Bueno. La noticia, esta semana, es que no hay presupuesto para la estrategia de marras. Lo reconoció Villegas, quien sigue chambeando en el asunto, aunque no esté claro con qué ojos. Y alguien podría decirse: «¡Cómo quieren que funcione así!». Pero ahí está la buena noticia: que no tendrán dinero que derrochar en semejantes ocurrencias, ni nos infestarán con su demagogia y su cursilería acerca de lo bonito y saludable que supuestamente es leer. ¡Por fin una medida de austeridad sensata!

 

J. I. Carranza

Mural, 11 de julio de 2019

Gloria palaciega

En diciembre pasado, poco después de que la nueva administración federal entró en funciones, fuimos a la Ciudad de México. Los enormes retratos de los próceres predilectos del nuevo Presidente, colgados sobre los edificios vecinos al Zócalo, de inmediato hacían sentir que estábamos ya en otro tiempo: instalados ahí como parte del énfasis que la «transformación» en curso pone en sus orígenes históricos, esos retratos promovían evocaciones de las grandes concentraciones en la Plaza Roja de Moscú, o bien de los mítines presididos en el mismo Zócalo por retratos de Fidel Velázquez o los presidentes priistas en turno, especialmente cada primero de mayo. La magnificación de las efigies, habríamos de ir viéndolo en los últimos siete meses, se corresponde con la que está teniendo el promotor principal de esa «transformación». No nos extrañe que pronto se desplieguen lonas gigantescas con su carota en lugar de las de Cárdenas o Zapata.

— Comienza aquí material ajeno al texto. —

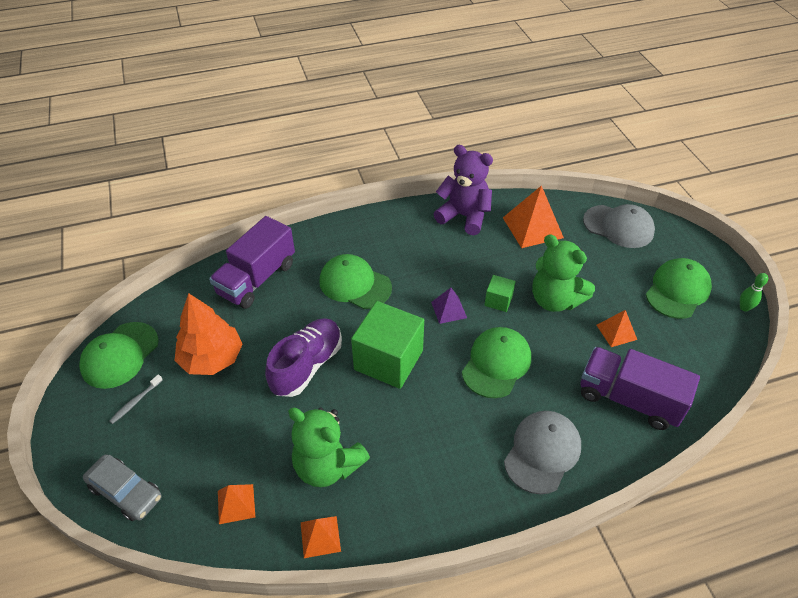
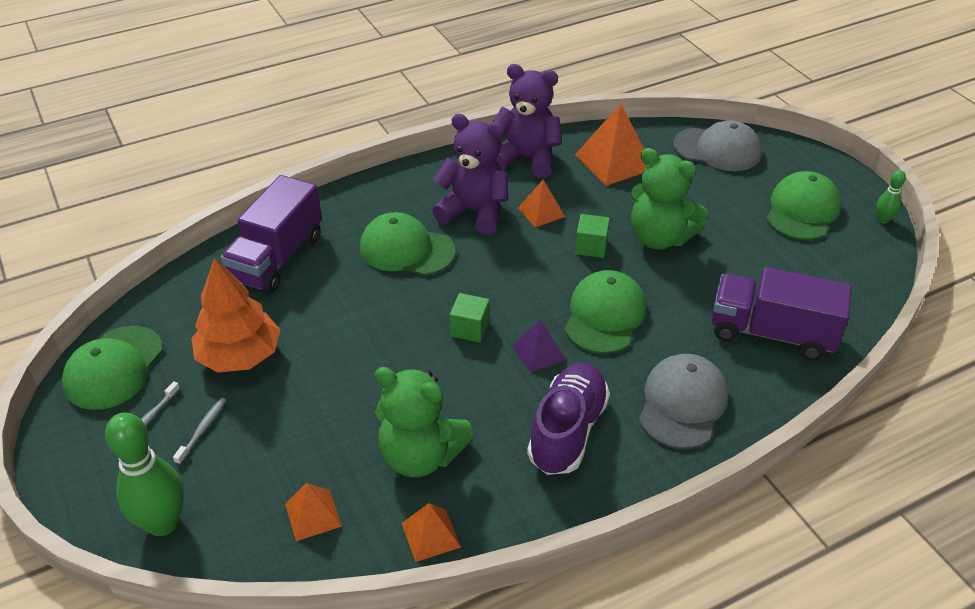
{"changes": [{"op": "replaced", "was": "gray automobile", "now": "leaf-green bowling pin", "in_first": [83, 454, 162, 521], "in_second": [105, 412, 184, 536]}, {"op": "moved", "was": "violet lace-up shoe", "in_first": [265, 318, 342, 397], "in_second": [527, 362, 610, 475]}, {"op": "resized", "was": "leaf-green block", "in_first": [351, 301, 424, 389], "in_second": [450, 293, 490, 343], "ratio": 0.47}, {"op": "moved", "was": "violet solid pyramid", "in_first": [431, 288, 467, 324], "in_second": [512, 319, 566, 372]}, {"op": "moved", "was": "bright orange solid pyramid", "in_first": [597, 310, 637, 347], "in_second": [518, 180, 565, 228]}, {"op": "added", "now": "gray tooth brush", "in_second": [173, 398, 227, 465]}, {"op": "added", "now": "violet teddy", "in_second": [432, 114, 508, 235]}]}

Visitamos entonces Palacio Nacional. La experiencia fue memorable. Había acceso a zonas que, hasta donde recuerdo, antes estaban clausuradas para el público, y también espacios nuevos, como una magnífica galería, nombrada en memoria de Rafael Tovar y de Teresa, que en ese momento albergaba una soberbia exposición sobre el mundo mixteco. Delante de los murales de Diego Rivera desfilaba una pequeña multitud deslumbrada, y también por los pasillos, los patios… Además, asombrosamente, el trato del personal militar era muy cordial y comedido. Y lo mejor —para nosotros, digo— fue el descubrimiento del jardín botánico que hay en el corazón de Palacio, una suerte de maqueta que representa la flora de la República, de una belleza insospechable. (Había ahí varias decenas de gatos; leí hace poco que a los nuevos funcionarios ya no les pareció seguir teniéndolos ahí y que se desharían de ellos).

Bueno, pues todo aquello está suprimiéndose. Por la austeridad, se dice. Y se ven venir el abandono de los espacios o su reutilización (por ejemplo para oficinas). Pero algo hace sospechar que la razón de fondo tiene que ver con la decisión del Presidente de no sólo despachar ahí, sino también de vivir ahí: como conviene a la gloria que está seguro de tener.